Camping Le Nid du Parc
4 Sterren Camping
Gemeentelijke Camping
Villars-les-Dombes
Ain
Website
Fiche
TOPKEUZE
- - - -
When a line in the records above holds "Camping", that line is to be reported.

#### RESPONSE FOR THIS EXERCISE:
Camping Le Nid du Parc
4 Sterren Camping
Gemeentelijke Camping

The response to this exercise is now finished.